North Korea sends engineering apprentices to China, skirting international sanctions

Hundreds of North Korean women were seen carrying bags through the northeast Chinese city of Helong. Taken in April 2017. Image: Daily NK

Despite the restrictions placed on North Korea’s foreign currency-earning activities, the regime has found a way around the sanctions that allows them to send North Korean laborers abroad.

“At the end of October, I saw around 100 laborers heading to China and I asked one of them where all of them were going. He said that many laborers are going abroad despite the sanctions,” said a North Hamgyong Province-based source on November 13. “They are working as ‘engineering apprentices’ in a Chinese factory.”

“There is a high possibility that the laborers are going to Hunchun or Tumen, which is where many laborers have gone in the past,” the source added.

Engineering apprentices refer to laborers at North Korean factories or enterprises who are given the opportunity to train in the role over a fixed period. They are similar to South Korean university students who attend night school.

“The laborers heading to China had all worked in factories in China in the past,” said the source. “They renew their Chinese visas after a month of work by heading back to North Korea, before returning to China.”

These activities, however, are aimed at skirting the prohibition of labor export under UN Resolution 2371. North Korea appears to be sending its laborers abroad as “students” in a way that skirts sanctions and allows the regime to continue to earn foreign currency.

This activity is likely the result of a “deal” between the regime and foreign currency-earning enterprises together with the Chinese authorities as all three parties would need to understand the arrangement.

North Korean workers at a sewing factory in Dandong City, Liaoning Province, China. Taken in September 2017. Image: Daily NK

A source in China close to North Korean affairs told Daily NK that it is an attempt to skirt international sanctions. “North Korean trading companies, in concert with the North Korean authorities, have found a way to send human resources abroad by referring to the laborers as ‘engineering apprentices,’ he said, adding that the Chinese authorities have quietly accepted this state of affairs.”
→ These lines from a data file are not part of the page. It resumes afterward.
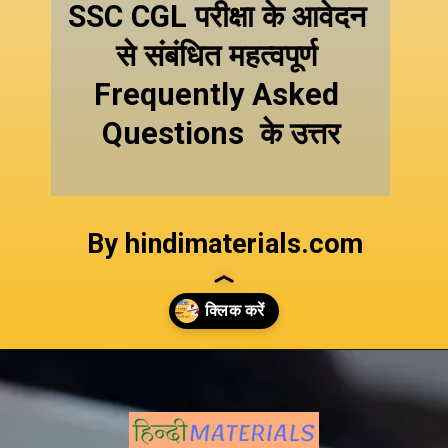
SSC CGL परीक्षा के आवेदन 
से संबंधित महत्वपूर्ण 
Frequently Asked 
Questions  के उत्तर
By hindimaterials.com
Opening
https://hindimaterials.com/ssc-cgl-faq-hindi/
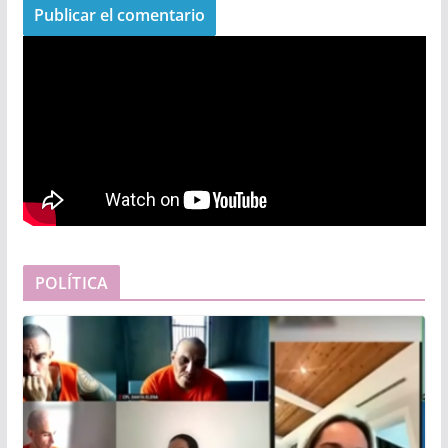
POLÍTICA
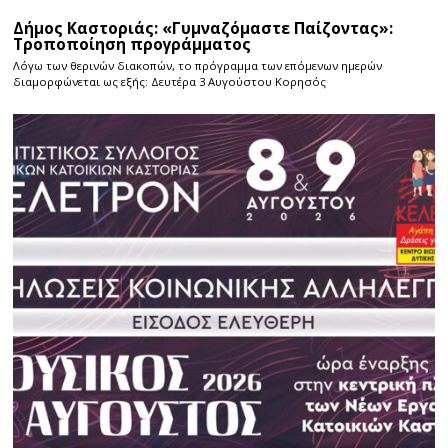
Δήμος Καστοριάς: «Γυμναζόμαστε Παίζοντας»:
Τροποποίηση προγράμματος
Λόγω των θερινών διακοπών, το πρόγραμμα των επόμενων ημερών
διαμορφώνεται ως εξής: Δευτέρα 3 Αυγούστου Κορησός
“Chinese enterprises are also supporting the import of North Korean laborers through such methods because there is a major gap in wages between Chinese and North Korean wages,” he added.

North Korean laborers in China are receiving lower wages than in the past and are faced with backbreaking levels of work.  

“North Korean managers tell the laborers that because they have to work every day, they have to take their rest days during their return to North Korea to renew their visas,” a separate source based in China told Daily NK.

“These apprentices get less money than regular laborers and are given the same levels of work, so the only people benefiting from all of this are the managers.”